Workaround: Other zones in the region are not impacted. If possible, migrating workloads would mitigate impact. If workloads are unable to be migrated, there is no workaround at this time.
And just as we were about to publish this article, Google said it expects to full resolve the Networking and storage issues within this hour:
The issue with Cloud Networking and Persistent Disk has been resolved for the majority of affected projects as of Monday, 2020-06-29 10:20 US/Pacific, and we expect full mitigation to occur for remaining projects within the hour.
Next up, Google's Kubernetes Engine in the us-east1-c zone took a hit at around 0700 PT (1400 UTC), and at time of writing nearly six hours on, is still down:
We are experiencing an issue with Google Kubernetes Engine in us-east1-c where clusters may be unavailable or unreachable beginning at Monday, 2020-06-29 07:15 US/Pacific US/Pacific. Mitigation work is currently underway by our engineering team.

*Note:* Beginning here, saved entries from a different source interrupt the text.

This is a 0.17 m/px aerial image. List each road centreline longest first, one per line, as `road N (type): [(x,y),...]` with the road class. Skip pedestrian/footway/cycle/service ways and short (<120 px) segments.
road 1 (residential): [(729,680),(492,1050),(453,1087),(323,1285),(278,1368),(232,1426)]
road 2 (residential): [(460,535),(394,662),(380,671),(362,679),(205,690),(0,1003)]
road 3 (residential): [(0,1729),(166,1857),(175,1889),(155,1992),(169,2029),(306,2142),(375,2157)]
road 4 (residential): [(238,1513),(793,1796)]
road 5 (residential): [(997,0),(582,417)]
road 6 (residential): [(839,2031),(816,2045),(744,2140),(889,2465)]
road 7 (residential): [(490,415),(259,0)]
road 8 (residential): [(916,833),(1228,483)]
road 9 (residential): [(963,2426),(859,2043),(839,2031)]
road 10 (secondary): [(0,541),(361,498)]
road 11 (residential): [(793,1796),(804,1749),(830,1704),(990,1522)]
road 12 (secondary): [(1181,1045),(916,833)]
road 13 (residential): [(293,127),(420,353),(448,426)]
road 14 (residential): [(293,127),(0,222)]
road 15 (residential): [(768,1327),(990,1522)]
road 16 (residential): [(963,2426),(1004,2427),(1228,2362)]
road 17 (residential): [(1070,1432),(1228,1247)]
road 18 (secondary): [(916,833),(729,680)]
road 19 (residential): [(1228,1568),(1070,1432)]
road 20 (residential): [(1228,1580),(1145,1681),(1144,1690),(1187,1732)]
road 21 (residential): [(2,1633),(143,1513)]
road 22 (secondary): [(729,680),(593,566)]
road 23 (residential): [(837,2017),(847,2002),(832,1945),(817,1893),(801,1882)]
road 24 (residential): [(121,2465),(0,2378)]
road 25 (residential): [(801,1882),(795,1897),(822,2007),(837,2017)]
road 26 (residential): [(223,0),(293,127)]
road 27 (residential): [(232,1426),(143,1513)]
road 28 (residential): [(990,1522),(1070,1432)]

Related problems with Compute Engine virtual machines, lasting about an hour, have, we're told, been cleared up:
The issue with Google Compute Engine in zones us-east1-c and us-east1-d where existing VMs may be unavailable or unreachable, and new VM creation may fail beginning on Monday, 2020-06-29 08:20 US/Pacific has been resolved for all affected users as of Monday, 2020-06-29 09:45 US/Pacific.
The impact to us-east1-d has been mitigated by Monday, 2020-06-29 08:45 US/Pacific. The impact to us-east1-c has been mitigated by Monday, 2020-06-29 09:45 US/Pacific.
Finally, Cloud Memorystore in us-east1-c and us-east1-d fell over around 0800 PT and was restored at 1130 PT. ®
Updated to add
As this article was published, Google updated its status boards to say its Kubernetes Engine outage has been resolved.